È chiaro che in questo contesto sorsero i primi contrasti ideologici perché l’ala “rivoluzionaria” del partito socialista, almeno in linea teorica, mai avrebbe potuto accettare una linea socialdemocratica di questo genere, e qui intervenne tutta la saggezza e la capacità mediatoria di Andrea Costa, nume tutelare di tutta l’operazione e, soprattutto, della successiva impresa dell’Agro Romano. Forte del suo passato anarchico e del suo prestigio morale e politico, riuscì a tessere una serie di rapporti ed eroici compromessi (ottenne l’appoggio anche dal primo ministro Depretis) che riuscirono, almeno in parte, ad evitare uno scontro ideologico dirompente.

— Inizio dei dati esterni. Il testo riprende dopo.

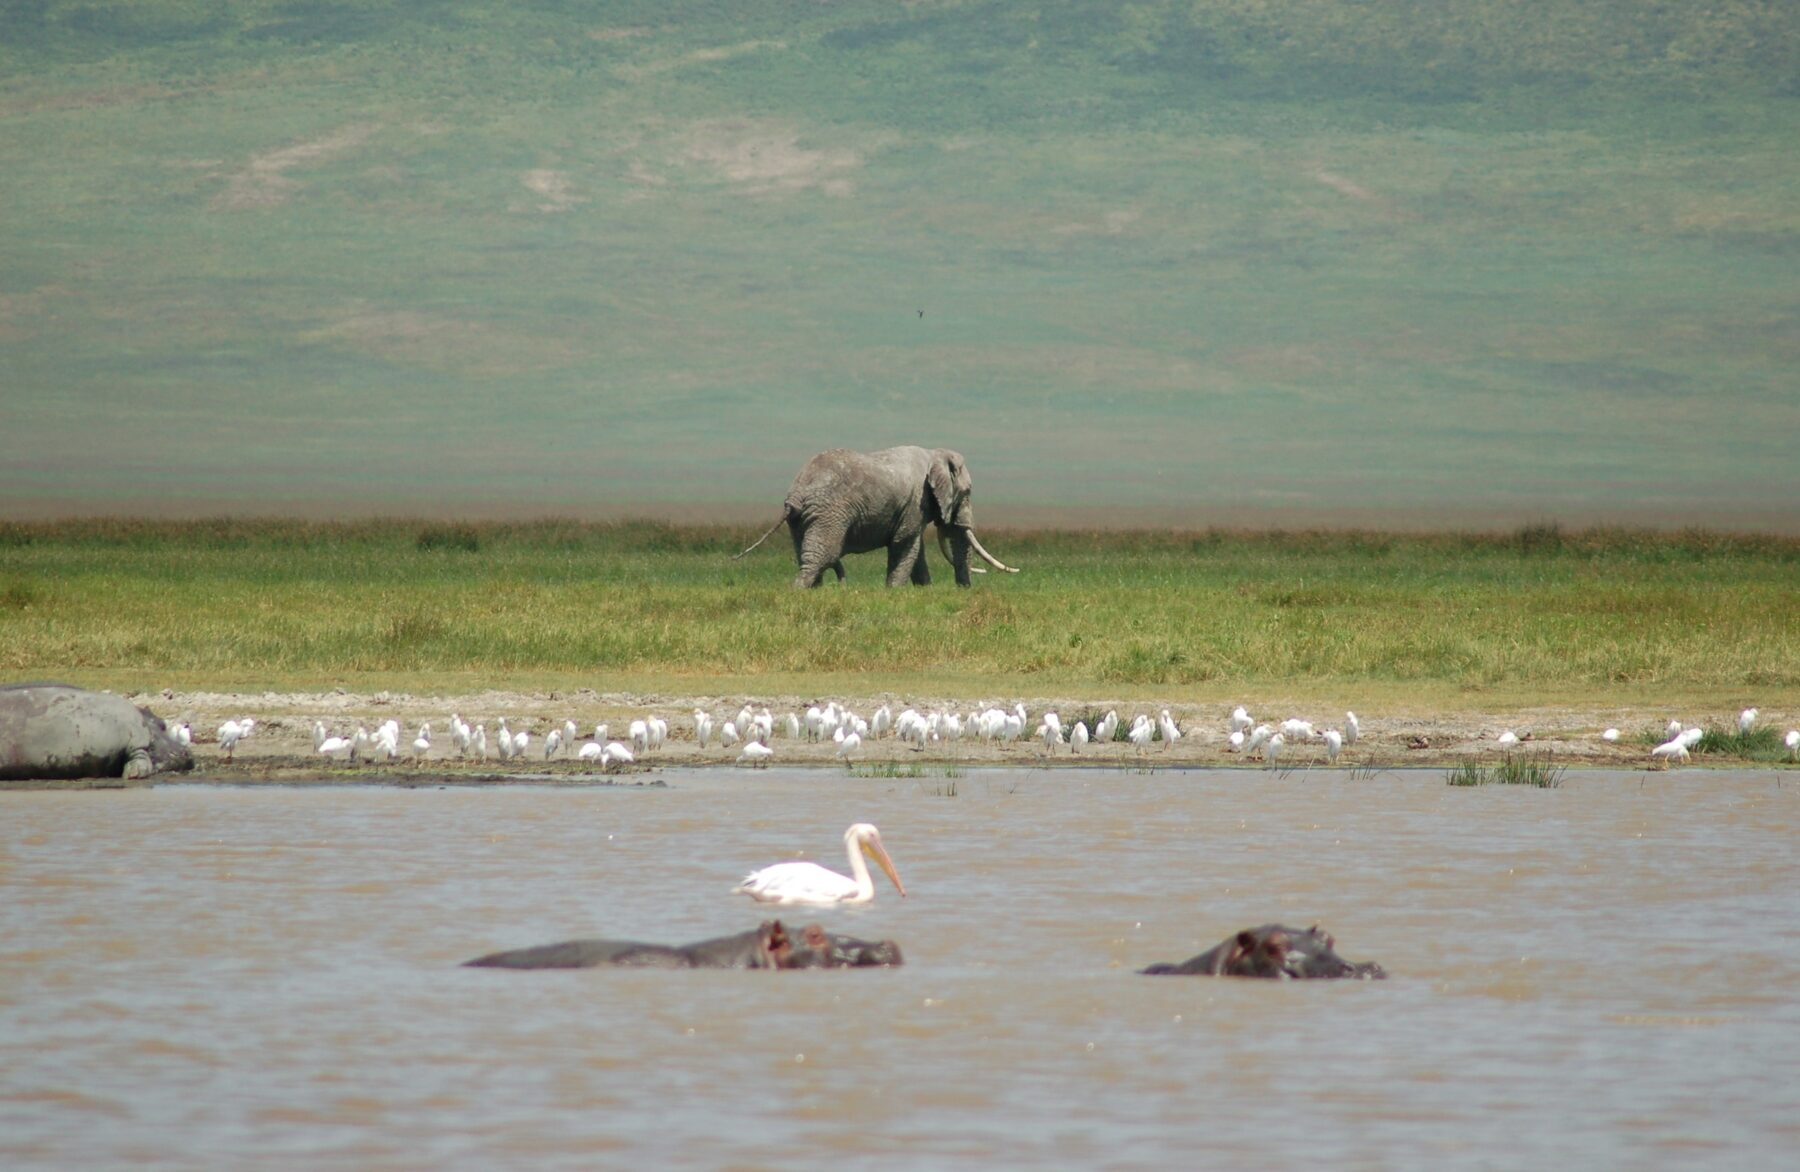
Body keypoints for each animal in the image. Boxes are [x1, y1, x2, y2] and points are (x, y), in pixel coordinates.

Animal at [735, 446, 1019, 588]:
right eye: (967, 492)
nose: (964, 590)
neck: (935, 453)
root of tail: (796, 492)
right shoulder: (915, 500)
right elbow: (905, 545)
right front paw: (895, 592)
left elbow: (915, 548)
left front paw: (924, 591)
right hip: (830, 513)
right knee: (821, 556)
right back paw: (800, 590)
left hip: (801, 520)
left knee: (806, 553)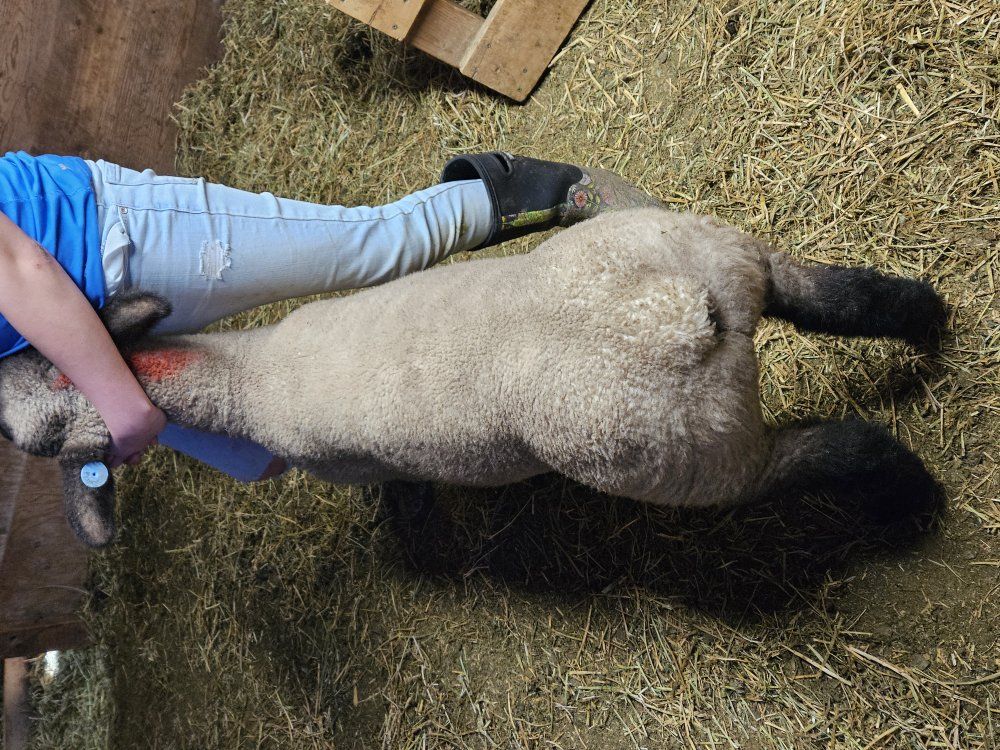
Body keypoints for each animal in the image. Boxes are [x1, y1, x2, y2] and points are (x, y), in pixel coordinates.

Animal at [0, 208, 945, 547]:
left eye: (16, 430)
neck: (249, 380)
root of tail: (671, 316)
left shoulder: (362, 462)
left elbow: (402, 495)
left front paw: (414, 529)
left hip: (688, 461)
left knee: (838, 451)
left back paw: (915, 503)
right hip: (729, 253)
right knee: (847, 296)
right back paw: (934, 325)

Il plauso delle autorità e di una parte dei privati, soddisfatti del fatto che le nuove fonti di occupazione avrebbero allentato le tensioni sociali e le derive “estremiste”, ebbe la sua scenografica rappresentazione al momento della partenza, nel novembre 1884, per la grande opera di bonifica dei terreni paludosi laziali, come era stato deciso dall’Associazione, consapevole che si avvicinava una stagione invernale poco propizia ai lavori agricoli e che non si erano ancora raccolti i capitali per partecipare fruttuosamente agli appalti.

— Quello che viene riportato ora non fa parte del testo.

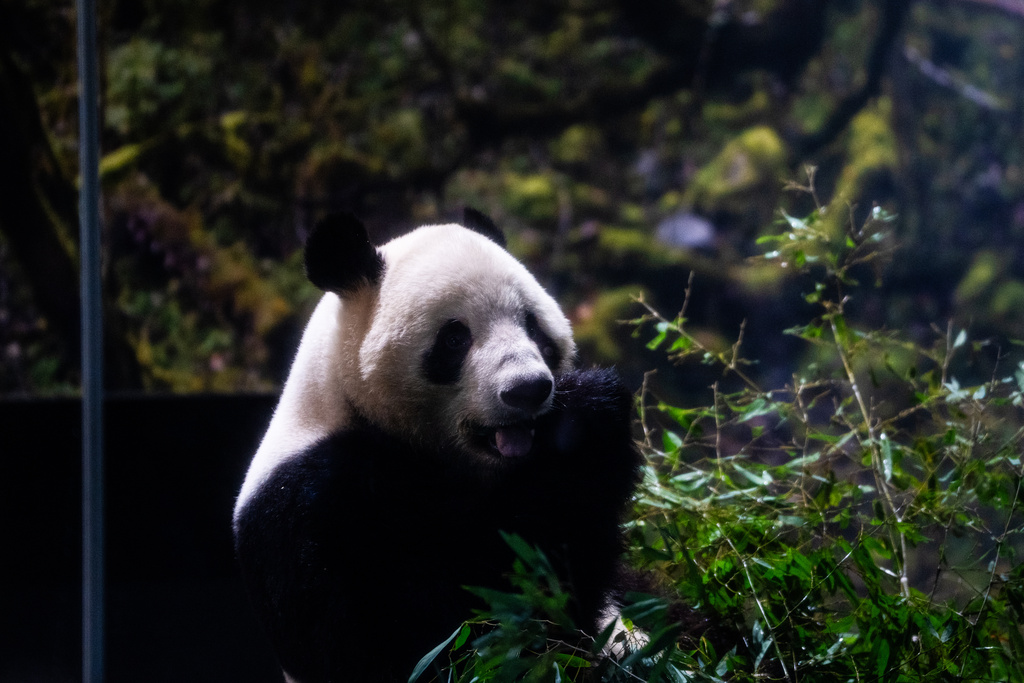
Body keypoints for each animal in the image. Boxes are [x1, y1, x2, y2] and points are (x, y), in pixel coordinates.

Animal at [233, 209, 642, 683]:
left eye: (532, 324)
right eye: (454, 337)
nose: (527, 389)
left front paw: (585, 418)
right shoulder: (314, 507)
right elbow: (428, 636)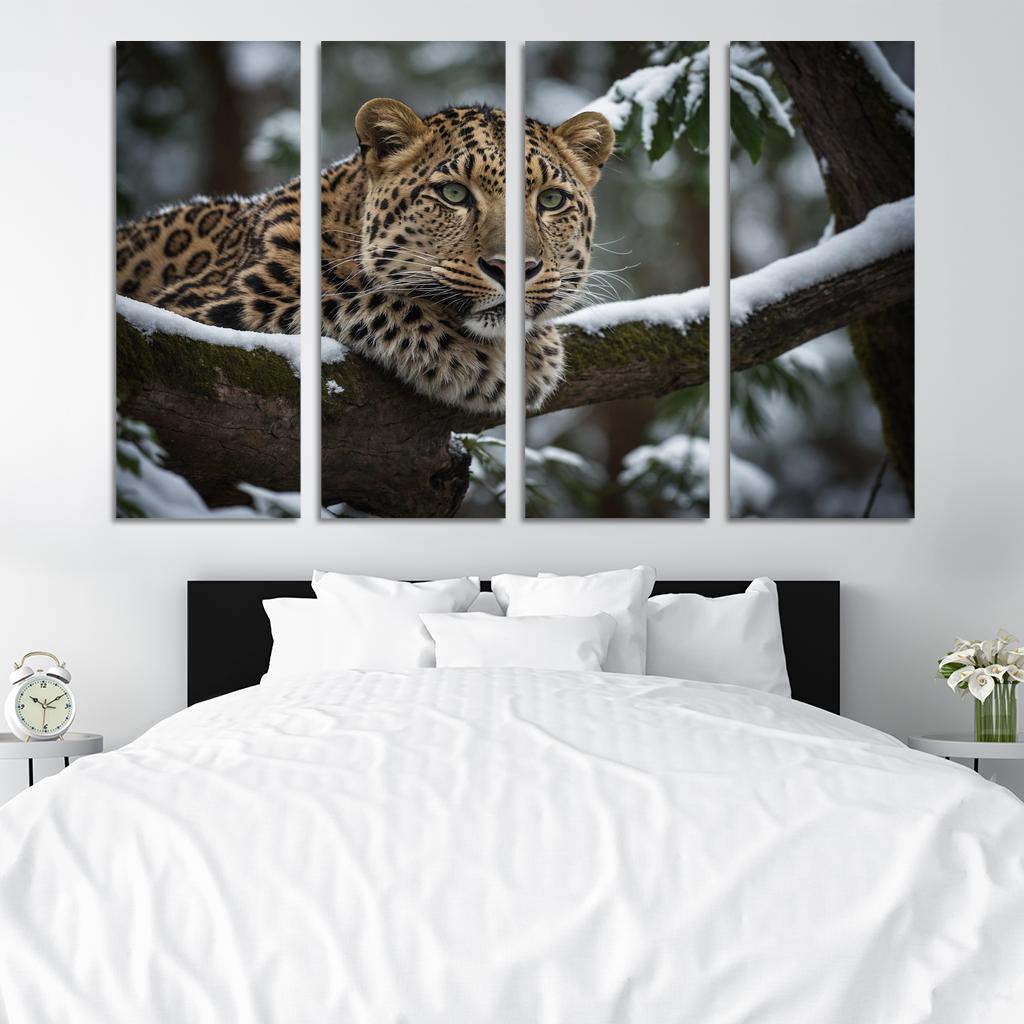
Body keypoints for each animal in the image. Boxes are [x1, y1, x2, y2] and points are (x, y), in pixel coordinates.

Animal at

Una folla festante accompagnò, lungo i viali della stazione, i 400 braccianti, che “a passo di marcia soldatesco, tutti armati di due o tre paletti, tutti in buon arnese, con provviste di cibarie e di vestiario” si avviavano a salire sulle loro “lussuose” carrozze di terza classe (ottenute al posto dei carri merci solitamente riservati ai gruppi di “campagnoli”) e nel piazzale erano ad attenderli e salutarli prefetto, sindaco, la giunta al completo, due bande musicali e, naturalmente, l’on. Andrea Costa.